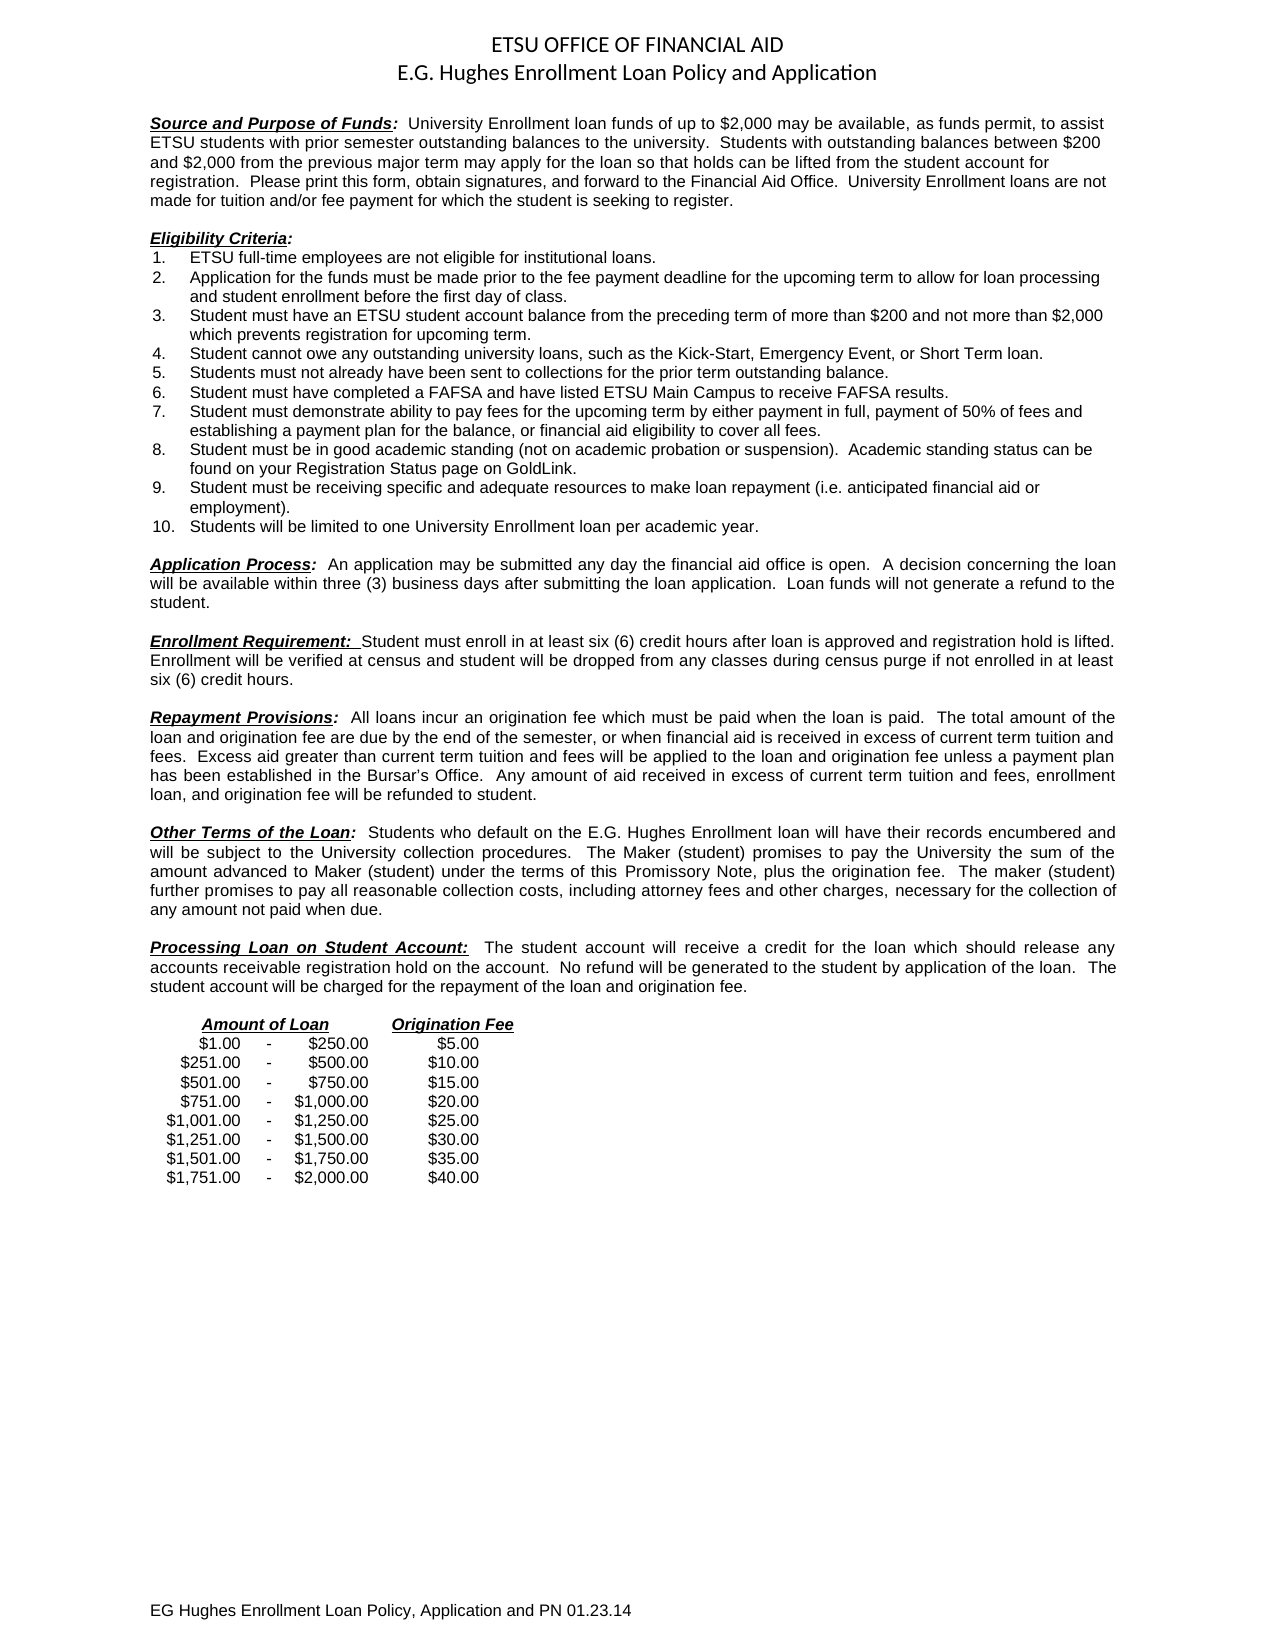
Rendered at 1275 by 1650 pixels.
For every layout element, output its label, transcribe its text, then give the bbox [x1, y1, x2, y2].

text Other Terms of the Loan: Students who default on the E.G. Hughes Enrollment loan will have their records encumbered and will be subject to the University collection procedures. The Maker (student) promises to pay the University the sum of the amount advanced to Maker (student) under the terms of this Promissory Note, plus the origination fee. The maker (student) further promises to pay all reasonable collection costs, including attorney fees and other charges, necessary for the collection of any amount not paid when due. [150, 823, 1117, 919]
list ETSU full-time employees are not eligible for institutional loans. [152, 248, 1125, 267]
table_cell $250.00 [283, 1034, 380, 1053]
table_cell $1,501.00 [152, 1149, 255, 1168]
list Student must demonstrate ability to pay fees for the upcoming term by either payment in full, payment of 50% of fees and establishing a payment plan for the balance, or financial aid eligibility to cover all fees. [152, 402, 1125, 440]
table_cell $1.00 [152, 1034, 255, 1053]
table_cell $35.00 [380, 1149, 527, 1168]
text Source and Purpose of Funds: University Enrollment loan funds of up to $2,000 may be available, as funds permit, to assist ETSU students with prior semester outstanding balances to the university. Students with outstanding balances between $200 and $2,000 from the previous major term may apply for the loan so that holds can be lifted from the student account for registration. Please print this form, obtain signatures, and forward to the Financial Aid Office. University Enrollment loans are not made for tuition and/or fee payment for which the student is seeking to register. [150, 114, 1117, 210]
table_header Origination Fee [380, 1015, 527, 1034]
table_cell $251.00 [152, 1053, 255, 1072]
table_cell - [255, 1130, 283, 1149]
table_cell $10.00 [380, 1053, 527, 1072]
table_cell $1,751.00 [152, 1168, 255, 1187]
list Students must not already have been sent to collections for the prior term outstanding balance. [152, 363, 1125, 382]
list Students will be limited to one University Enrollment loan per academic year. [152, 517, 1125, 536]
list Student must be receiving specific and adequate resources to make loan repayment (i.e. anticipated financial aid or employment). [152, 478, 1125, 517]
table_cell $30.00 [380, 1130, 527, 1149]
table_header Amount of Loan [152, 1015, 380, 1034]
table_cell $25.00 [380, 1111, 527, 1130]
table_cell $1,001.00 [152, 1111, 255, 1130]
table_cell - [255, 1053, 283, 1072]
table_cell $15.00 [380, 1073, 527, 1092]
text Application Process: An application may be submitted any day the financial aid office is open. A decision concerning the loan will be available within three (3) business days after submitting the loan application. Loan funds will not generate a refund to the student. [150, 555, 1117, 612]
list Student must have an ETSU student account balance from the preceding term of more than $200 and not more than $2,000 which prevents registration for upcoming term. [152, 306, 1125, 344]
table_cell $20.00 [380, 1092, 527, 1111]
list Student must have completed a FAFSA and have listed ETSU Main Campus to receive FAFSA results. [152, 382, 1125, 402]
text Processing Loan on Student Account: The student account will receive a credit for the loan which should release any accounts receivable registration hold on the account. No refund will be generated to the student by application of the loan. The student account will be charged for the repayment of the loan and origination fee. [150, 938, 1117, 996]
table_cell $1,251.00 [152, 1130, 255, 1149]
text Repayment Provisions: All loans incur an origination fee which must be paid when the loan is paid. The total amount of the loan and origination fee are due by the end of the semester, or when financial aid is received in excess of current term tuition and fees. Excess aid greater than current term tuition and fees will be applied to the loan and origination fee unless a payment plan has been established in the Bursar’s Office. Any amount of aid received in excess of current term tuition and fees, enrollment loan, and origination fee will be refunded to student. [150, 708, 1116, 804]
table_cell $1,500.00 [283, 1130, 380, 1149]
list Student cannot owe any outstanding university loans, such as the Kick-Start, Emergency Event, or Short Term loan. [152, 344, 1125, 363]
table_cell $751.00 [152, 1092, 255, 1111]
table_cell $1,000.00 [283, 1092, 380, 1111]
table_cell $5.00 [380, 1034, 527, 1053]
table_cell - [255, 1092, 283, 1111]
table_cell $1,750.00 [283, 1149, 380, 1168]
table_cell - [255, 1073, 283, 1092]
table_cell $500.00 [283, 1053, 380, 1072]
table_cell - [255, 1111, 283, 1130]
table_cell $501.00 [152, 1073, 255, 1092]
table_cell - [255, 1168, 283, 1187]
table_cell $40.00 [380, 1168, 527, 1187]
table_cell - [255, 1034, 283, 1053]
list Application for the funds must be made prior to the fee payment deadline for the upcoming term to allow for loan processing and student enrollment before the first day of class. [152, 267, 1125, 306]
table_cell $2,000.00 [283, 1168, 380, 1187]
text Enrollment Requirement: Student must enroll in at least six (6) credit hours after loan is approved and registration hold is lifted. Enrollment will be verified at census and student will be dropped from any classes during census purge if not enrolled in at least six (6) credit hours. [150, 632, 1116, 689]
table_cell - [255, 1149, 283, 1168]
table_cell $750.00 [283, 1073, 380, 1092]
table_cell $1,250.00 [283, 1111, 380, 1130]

> Exercise brief: Go through the data and copy every line that includes "after".

> Response box:
text Application Process: An application may be submitted any day the financial aid office is open. A decision concerning the loan will be available within three (3) business days after submitting the loan application. Loan funds will not generate a refund to the student. [150, 555, 1117, 612]
text Enrollment Requirement: Student must enroll in at least six (6) credit hours after loan is approved and registration hold is lifted. Enrollment will be verified at census and student will be dropped from any classes during census purge if not enrolled in at least six (6) credit hours. [150, 632, 1116, 689]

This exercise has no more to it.